▶ [Exercise description]:
Return each line from the records below that contains the string "mondo". The match is case-sensitive.

▶ [Data listing]:
• • • • • • •

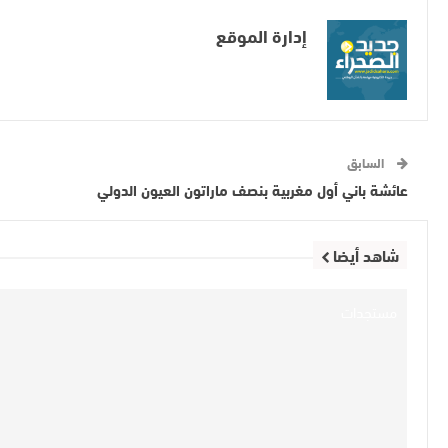
إدارة الموقع
السابق
عائشة باني أول مغربية بنصف ماراتون العيون الدولي
شاهد أيضا
مستجدات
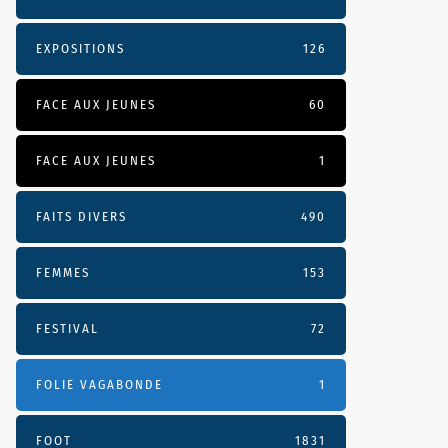
EXPOSITIONS
126
FACE AUX JEUNES
60
FACE AUX JEUNES
1
FAITS DIVERS
490
FEMMES
153
FESTIVAL
72
FOLIE VAGABONDE
1
FOOT
1831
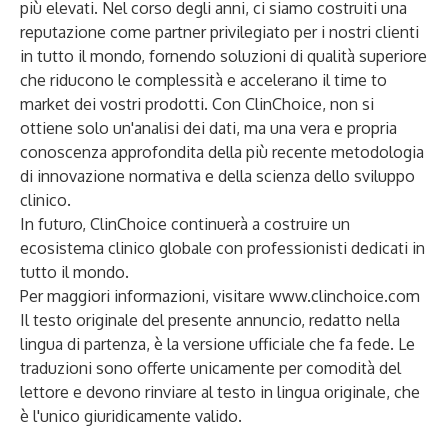
più elevati. Nel corso degli anni, ci siamo costruiti una
reputazione come partner privilegiato per i nostri clienti
in tutto il mondo, fornendo soluzioni di qualità superiore
che riducono le complessità e accelerano il time to
market dei vostri prodotti. Con ClinChoice, non si
ottiene solo un'analisi dei dati, ma una vera e propria
conoscenza approfondita della più recente metodologia
di innovazione normativa e della scienza dello sviluppo
clinico.
In futuro, ClinChoice continuerà a costruire un
ecosistema clinico globale con professionisti dedicati in
tutto il mondo.
Per maggiori informazioni, visitare
www.clinchoice.com
Il testo originale del presente annuncio, redatto nella
lingua di partenza, è la versione ufficiale che fa fede. Le
traduzioni sono offerte unicamente per comodità del
lettore e devono rinviare al testo in lingua originale, che
è l'unico giuridicamente valido.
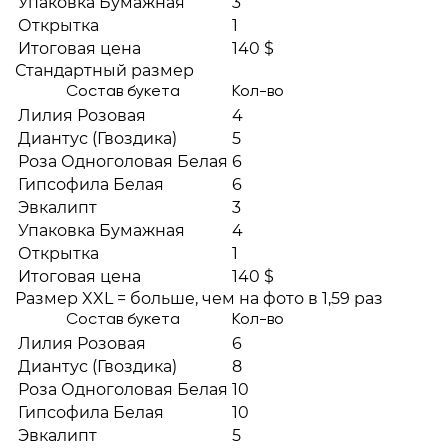
Упаковка Бумажная
3
Открытка
1
Итоговая цена
140 $
Стандартный размер
Состав букета
Кол-во
Лилия Розовая
4
Диантус (Гвоздика)
5
Роза Одноголовая Белая
6
Гипсофила Белая
6
Эвкалипт
3
Упаковка Бумажная
4
Открытка
1
Итоговая цена
140 $
Размер XXL = больше, чем на фото в 1,59 раз
Состав букета
Кол-во
Лилия Розовая
6
Диантус (Гвоздика)
8
Роза Одноголовая Белая
10
Гипсофила Белая
10
Эвкалипт
5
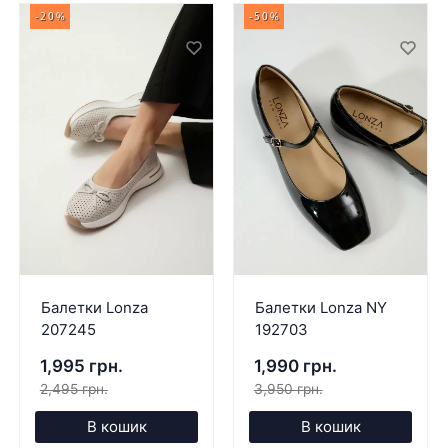
-20%
-50%
Балетки Lonza
Балетки Lonza NY
207245
192703
1,995 грн.
1,990 грн.
2,495 грн.
3,950 грн.
В кошик
В кошик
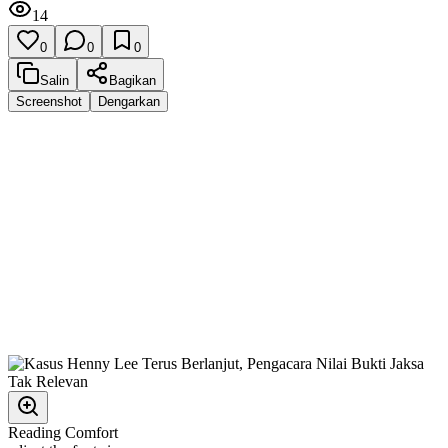
14
0
0
0
Salin
Bagikan
Screenshot
Dengarkan
Reading Comfort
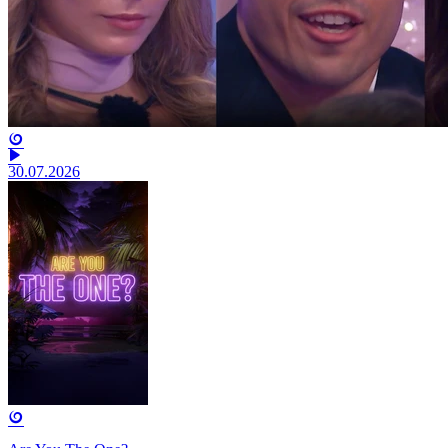
30.07.2026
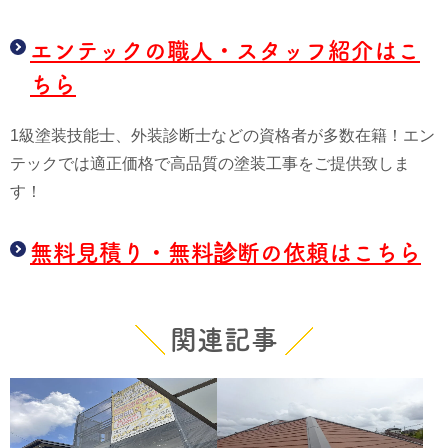
エンテックの職人・スタッフ紹介はこ
ちら
1級塗装技能士、外装診断士などの資格者が多数在籍！エン
テックでは適正価格で高品質の塗装工事をご提供致しま
す！
無料見積り・無料診断の依頼はこちら
関連記事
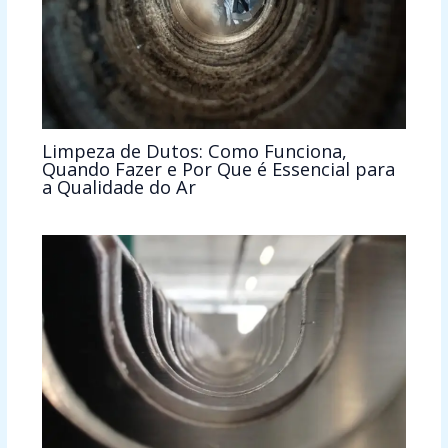
Limpeza de Dutos: Como Funciona,
Quando Fazer e Por Que é Essencial para
a Qualidade do Ar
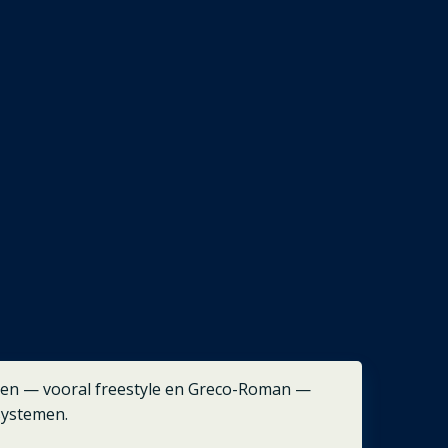
elen — vooral freestyle en Greco-Roman —
systemen.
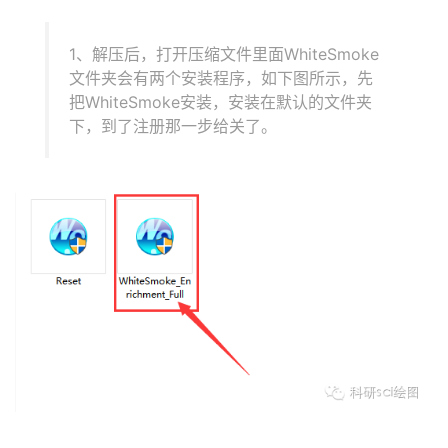
1、解压后，打开压缩文件里面WhiteSmoke
文件夹会有两个安装程序，如下图所示，先
把WhiteSmoke安装，安装在默认的文件夹
下，到了注册那一步给关了。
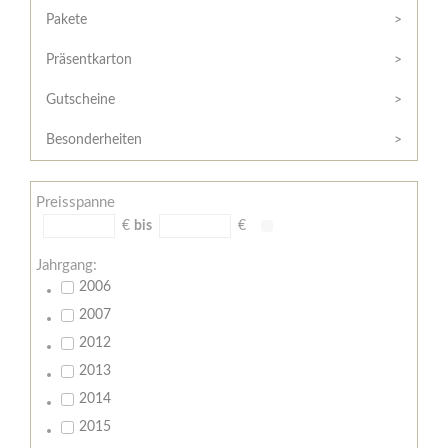
Hilfe
Kunde?
Pakete
/
Registrieren
Support
Präsentkarton
Meine
Widerrufsrecht
Bestellung
Gutscheine
Widerrufsformular
AGB
Besonderheiten
Lieferungs-
und
Preisspanne
Zahlungsbedingungen
€
bis
€
Jahrgang:
2006
2007
2012
2013
2014
2015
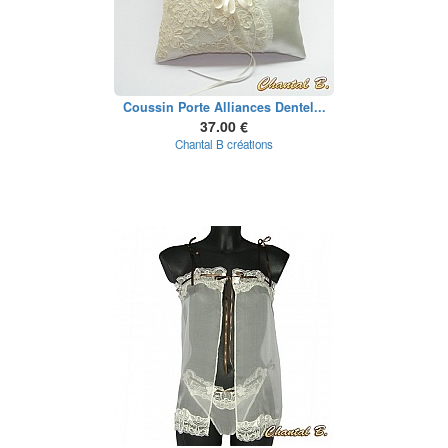
Coussin Porte Alliances Dentel...
37.00 €
Chantal B créations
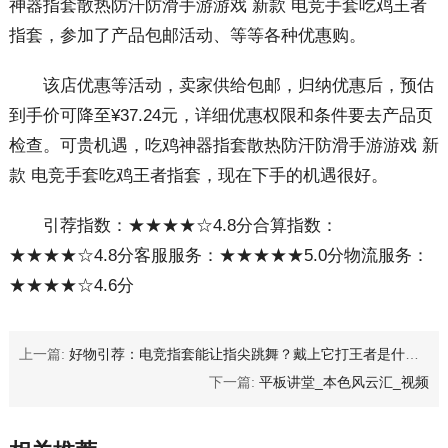
神器指套散热防汗防滑手游游戏 新款 电竞手套吃鸡王者
指套，参加了产品包邮活动、等等各种优惠购。
该店优惠等活动，卖家供给包邮，归纳优惠后，预估
到手价可降至¥37.24元，详细优惠权限和条件要去产品页
检查。可贵机遇，吃鸡神器指套散热防汗防滑手游游戏 新
款 电竞手套吃鸡王者指套，现在下手的机遇很好。
引荐指数：★★★★☆4.8分合算指数：
★★★★☆4.8分客服服务：★★★★★5.0分物流服务：
★★★★☆4.6分
上一篇:
好物引荐：电竞指套能让指尖跳舞？戴上它打王者是什么体会？
下一篇:
平板讲堂_本色风云汇_视频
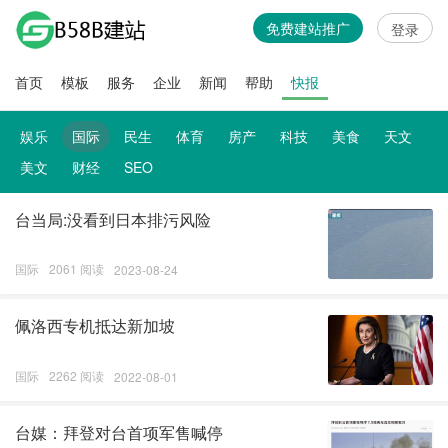
免费建站推广
登录
首页
模板
服务
企业
新闻
帮助
快报
娱乐
国际
民生
体育
房产
科技
美食
天文
美文
财经
SEO
台当局:没看到日本排污风险
国际
2061 阅读
2023-08-24
佩洛西专机抵达新加坡
国际
2262 阅读
2022-08-01
台媒：拜登对台首项军售喊停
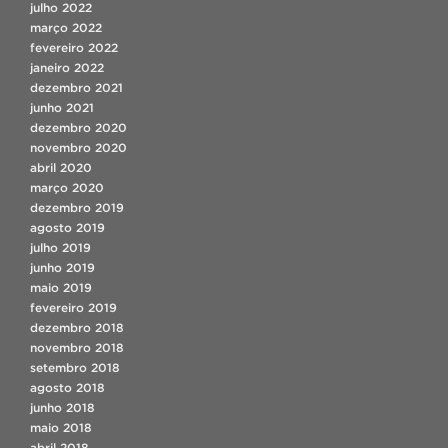
julho 2022
março 2022
fevereiro 2022
janeiro 2022
dezembro 2021
junho 2021
dezembro 2020
novembro 2020
abril 2020
março 2020
dezembro 2019
agosto 2019
julho 2019
junho 2019
maio 2019
fevereiro 2019
dezembro 2018
novembro 2018
setembro 2018
agosto 2018
junho 2018
maio 2018
abril 2018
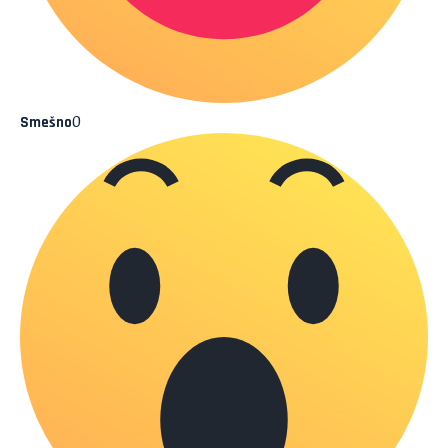
0
Smešno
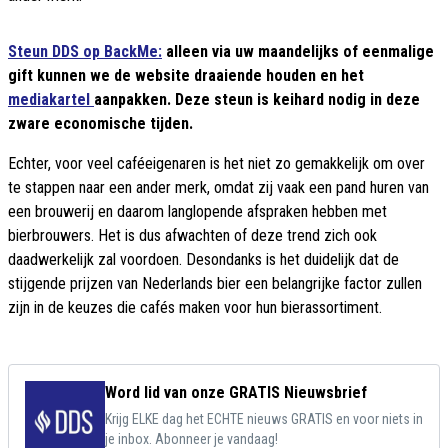
Steun DDS op BackMe:
alleen via uw maandelijks of eenmalige
gift kunnen we de website draaiende houden en het
mediakartel
aanpakken. Deze steun is keihard nodig in deze
zware economische tijden.
Echter, voor veel caféeigenaren is het niet zo gemakkelijk om over
te stappen naar een ander merk, omdat zij vaak een pand huren van
een brouwerij en daarom langlopende afspraken hebben met
bierbrouwers. Het is dus afwachten of deze trend zich ook
daadwerkelijk zal voordoen. Desondanks is het duidelijk dat de
stijgende prijzen van Nederlands bier een belangrijke factor zullen
zijn in de keuzes die cafés maken voor hun bierassortiment.
Word lid van onze GRATIS Nieuwsbrief
Krijg ELKE dag het ECHTE nieuws GRATIS en voor niets in
je inbox. Abonneer je vandaag!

• • • • • • •

▶ [Task result]:
in tutto il mondo, fornendo soluzioni di qualità superiore
tutto il mondo.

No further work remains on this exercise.